### WHAT IS NEEDED
Continue the Christian Slater interview from its last line, before the rows that follow it.

EXCERPT TO READ Start Marker

From the Archives: Christian Slater
Christian Slater has certainly done some very bad things but don't let his bad boy reputation overshadow his standing as one of the best actors under 30 in the business. Sitting down to promote his latest project, Peter Berg's gruesomely rollicking Very Bad Things, Slater was cool, calm and, yes, charismatic.
At 29, he is a 20-year veteran of the business and one of his generation's icons due to performances in Heathers, Pump Up the Volume and True Romance. But beneath the Jack Nicholson facade is a man in renewal. He's currently on the New York stage receiving rave reviews for Side Man, and advance reviews on Very Bad Things have trumpeted his crazed performance as Robert Boyd, the ringleader of a bachelor party gone awry. It is a performance to savor.
What was it about [Robert Boyd] that jumped out at you?
He's crazy, a lunatic. As I read it, I could hear myself saying the lines. It seemed to be written, in a way, for me. It just felt really natural, really right. When I spoke to [writer-director Peter Berg], he told me he was a fan of the movies I'd done -- Heathers and Pump Up the Volume -- and this was along those lines. It was that kind of movie where the writing was really good and the characters were really colorful and I would really get to sink my teeth into a character and express myself.
Some actors say that before they're able to play a character, either they have to fall in love with the character or not judge the character or find something within themselves to relate to the character. Does any of that apply to you?
When I read the script, I was actually in a real state of mind, I was probably in a pretty dark place, to be honest with you. I was really. . .my life had just been a mess, it had been a whirlwind and I thought, "I can play this character now because I'm insane." And I guess, you know. . . Jesus, 30 days before we started shooting, my public insanity was well-displayed and I had a real change of heart, I had a real change of vibe, and got really scared because I didn't think I was going to be able to do this [role]. My head was telling me, "I don't think I'm going to be able to do this movie in the place that I'm at today." I'd gotten to a point where I looked at the behavior of these characters and I went, "Oh, my God, this is horrible, this is disgusting, this is atrocious." So my head was really telling me, "I can't do this, I can't do this." It was me telling myself I wouldn't be able to do it unless I was really, really this character. What ended up happening is I got the opportunity to deal with a lot of those demons and walk through a lot of fear. Rather than having to be the lunatic while making this movie, I got to really draw a clear line between fact and fiction. When I was playing the character, I did end up loving the character and it did give me an opportunity to exorcise a lot of these demons. But I was able to really separate myself from that. The moment the camera stopped rolling I didn't have to be Robert Boyd.
And you'd never had that before?
(sighs and pauses) Mmm, well, I don't think I'd really been given the opportunity before to really. . .or given myself the opportunity before to really use it as an opportunity to establish a clear line between the characters that I play and who it is that I really am.
You're now performing onstage in Side Man. Do you agree that the stage is a more legitimate medium for acting than film?

EXCERPT TO READ End Marker
RECORDS SUPPLIED Start Marker

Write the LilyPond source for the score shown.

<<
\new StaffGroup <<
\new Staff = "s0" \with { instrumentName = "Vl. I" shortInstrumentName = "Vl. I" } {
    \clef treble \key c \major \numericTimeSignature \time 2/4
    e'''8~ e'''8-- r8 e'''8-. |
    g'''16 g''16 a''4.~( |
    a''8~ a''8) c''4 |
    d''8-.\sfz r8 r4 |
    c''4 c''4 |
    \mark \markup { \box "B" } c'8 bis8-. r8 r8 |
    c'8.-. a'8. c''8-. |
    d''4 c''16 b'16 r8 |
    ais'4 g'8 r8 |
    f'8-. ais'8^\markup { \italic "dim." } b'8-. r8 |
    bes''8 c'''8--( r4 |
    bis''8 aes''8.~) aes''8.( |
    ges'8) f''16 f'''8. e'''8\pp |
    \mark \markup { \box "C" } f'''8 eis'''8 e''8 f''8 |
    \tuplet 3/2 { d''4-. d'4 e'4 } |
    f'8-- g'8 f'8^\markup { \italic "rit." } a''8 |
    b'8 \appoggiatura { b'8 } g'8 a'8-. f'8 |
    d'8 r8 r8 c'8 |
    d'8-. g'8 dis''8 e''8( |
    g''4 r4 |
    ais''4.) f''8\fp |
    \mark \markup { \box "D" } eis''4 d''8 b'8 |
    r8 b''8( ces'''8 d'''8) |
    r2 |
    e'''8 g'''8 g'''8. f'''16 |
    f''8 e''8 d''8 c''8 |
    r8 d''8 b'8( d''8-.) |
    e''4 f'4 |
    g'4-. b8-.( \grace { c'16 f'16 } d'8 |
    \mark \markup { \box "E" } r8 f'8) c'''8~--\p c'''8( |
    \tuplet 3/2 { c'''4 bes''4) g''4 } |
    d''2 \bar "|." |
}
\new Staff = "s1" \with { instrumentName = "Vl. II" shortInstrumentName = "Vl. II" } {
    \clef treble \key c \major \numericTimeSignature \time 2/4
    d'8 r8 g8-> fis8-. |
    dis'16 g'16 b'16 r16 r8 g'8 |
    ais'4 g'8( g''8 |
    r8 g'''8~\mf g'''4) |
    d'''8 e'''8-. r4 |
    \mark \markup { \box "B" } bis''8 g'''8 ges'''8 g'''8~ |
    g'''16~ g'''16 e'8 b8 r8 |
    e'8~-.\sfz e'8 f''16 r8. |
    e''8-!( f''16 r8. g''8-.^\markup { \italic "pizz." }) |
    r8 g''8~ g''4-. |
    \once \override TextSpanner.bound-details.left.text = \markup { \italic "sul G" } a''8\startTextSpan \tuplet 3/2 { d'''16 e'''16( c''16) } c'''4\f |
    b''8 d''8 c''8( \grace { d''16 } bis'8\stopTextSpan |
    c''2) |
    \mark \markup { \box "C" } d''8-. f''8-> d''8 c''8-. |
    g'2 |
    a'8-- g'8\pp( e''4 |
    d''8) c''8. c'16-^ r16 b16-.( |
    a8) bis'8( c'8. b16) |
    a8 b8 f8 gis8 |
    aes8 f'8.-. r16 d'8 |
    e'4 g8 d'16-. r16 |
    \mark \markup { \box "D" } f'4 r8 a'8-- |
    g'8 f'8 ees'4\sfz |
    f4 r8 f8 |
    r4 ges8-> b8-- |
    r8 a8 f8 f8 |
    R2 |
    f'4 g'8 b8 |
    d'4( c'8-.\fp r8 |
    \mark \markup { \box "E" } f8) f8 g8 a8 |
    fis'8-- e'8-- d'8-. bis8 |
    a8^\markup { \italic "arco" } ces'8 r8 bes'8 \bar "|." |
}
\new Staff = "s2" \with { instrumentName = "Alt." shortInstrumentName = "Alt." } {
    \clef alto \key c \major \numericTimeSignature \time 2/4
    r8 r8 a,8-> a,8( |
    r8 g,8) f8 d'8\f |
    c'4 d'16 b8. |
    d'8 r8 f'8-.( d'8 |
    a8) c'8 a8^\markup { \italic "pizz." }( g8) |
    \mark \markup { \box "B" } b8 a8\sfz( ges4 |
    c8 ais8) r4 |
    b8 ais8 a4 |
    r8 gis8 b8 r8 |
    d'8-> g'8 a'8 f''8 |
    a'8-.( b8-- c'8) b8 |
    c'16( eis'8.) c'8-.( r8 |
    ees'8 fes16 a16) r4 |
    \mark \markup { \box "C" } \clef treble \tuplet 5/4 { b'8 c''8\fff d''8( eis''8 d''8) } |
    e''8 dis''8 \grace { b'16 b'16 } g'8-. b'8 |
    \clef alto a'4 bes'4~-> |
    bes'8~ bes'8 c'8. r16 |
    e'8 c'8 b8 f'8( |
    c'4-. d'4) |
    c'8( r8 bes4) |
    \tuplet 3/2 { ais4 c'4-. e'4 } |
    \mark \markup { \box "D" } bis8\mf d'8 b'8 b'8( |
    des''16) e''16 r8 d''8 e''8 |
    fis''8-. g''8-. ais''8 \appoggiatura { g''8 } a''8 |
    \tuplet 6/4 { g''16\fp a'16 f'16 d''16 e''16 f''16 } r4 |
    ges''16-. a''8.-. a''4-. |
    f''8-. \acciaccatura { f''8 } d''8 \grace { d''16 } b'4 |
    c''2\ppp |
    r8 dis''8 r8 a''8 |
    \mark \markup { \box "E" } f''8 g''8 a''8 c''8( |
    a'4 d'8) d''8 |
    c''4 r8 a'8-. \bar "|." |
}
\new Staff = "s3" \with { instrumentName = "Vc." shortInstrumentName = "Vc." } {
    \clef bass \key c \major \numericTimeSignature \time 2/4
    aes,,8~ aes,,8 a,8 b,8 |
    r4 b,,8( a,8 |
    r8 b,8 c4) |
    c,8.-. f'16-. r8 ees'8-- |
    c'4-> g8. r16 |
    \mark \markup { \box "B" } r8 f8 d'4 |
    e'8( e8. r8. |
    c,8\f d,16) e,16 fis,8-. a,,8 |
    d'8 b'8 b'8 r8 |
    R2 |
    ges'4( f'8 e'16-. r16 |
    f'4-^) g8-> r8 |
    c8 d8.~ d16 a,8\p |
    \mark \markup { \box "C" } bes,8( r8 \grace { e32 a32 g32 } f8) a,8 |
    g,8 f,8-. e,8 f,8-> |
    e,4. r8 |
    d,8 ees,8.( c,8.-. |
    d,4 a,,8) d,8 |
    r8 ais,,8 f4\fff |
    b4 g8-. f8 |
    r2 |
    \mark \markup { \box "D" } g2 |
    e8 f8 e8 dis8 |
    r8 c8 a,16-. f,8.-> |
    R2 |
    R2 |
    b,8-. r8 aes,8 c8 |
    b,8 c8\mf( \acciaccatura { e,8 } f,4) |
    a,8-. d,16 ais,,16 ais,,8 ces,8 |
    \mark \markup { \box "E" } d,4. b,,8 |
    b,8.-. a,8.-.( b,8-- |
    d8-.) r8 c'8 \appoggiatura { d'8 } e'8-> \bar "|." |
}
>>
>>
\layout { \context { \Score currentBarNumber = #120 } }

RECORDS SUPPLIED End Marker

### RESPONSE
No, I think the stage is a much more --- certainly with this play, it's me up there in a lot of respects. I mean, I keep telling myself, "I'm Clifford, I'm Clifford, I'm Clifford." It's a more personal, intimate experience. With a movie, you do the work and you leave it in the hands of somebody that, God-willing, you can trust, that's going to put it together and hopefully choose the good takes. You really do have to turn it over. With theater, once you're up there on the stage, there's nothing anybody can do. (laughs) It's your show. The director can't run up and freak out. Not that I've done that, but I think there's a lot more freedom up on the stage.
I read somewhere that you thought the character you played in Bed of Roses was closer to who you are. But it's the farthest from the Slater persona.
(smiles) Right. Well, I think I'd been looking for an identity of my own for a long time. I've been in show business for 20 years and I think one of the things I really enjoyed about this business is I've been able to latch on to certain identities and put them on for a little while. I've never really had to establish one of my own. I've been sort of this free-floating spirit just latching on to the different characters that I've played and doing my best to identify with them or identify with the other actors that I'm working with, not really having a belief system of my own and who and what it is that I'm really about, what it is that I really stand for. So I have tried to latch on to certain characters that I've played and create that kind of image. The truth is, I don't know, the truth is I'm not really. . .I'm probably a combination of a lot of the characters that I've played. But today I'm much more about. . .uh. . .love and service. (smiles) That's it. If I'm going to stand for something, that's what I'll stand for.
Do you think you could have said, "I'm just enjoying the month of November" a year ago?
Actually, my last November was great. It was the beginning of the process of learning to enjoy the day. I went to -- it was something I'd never really done -- Cape Cod and saw my grandmother and spent time with my uncles. It was wonderful to make that connection with family, which is something that I hadn't really given myself a huge opportunity to do before.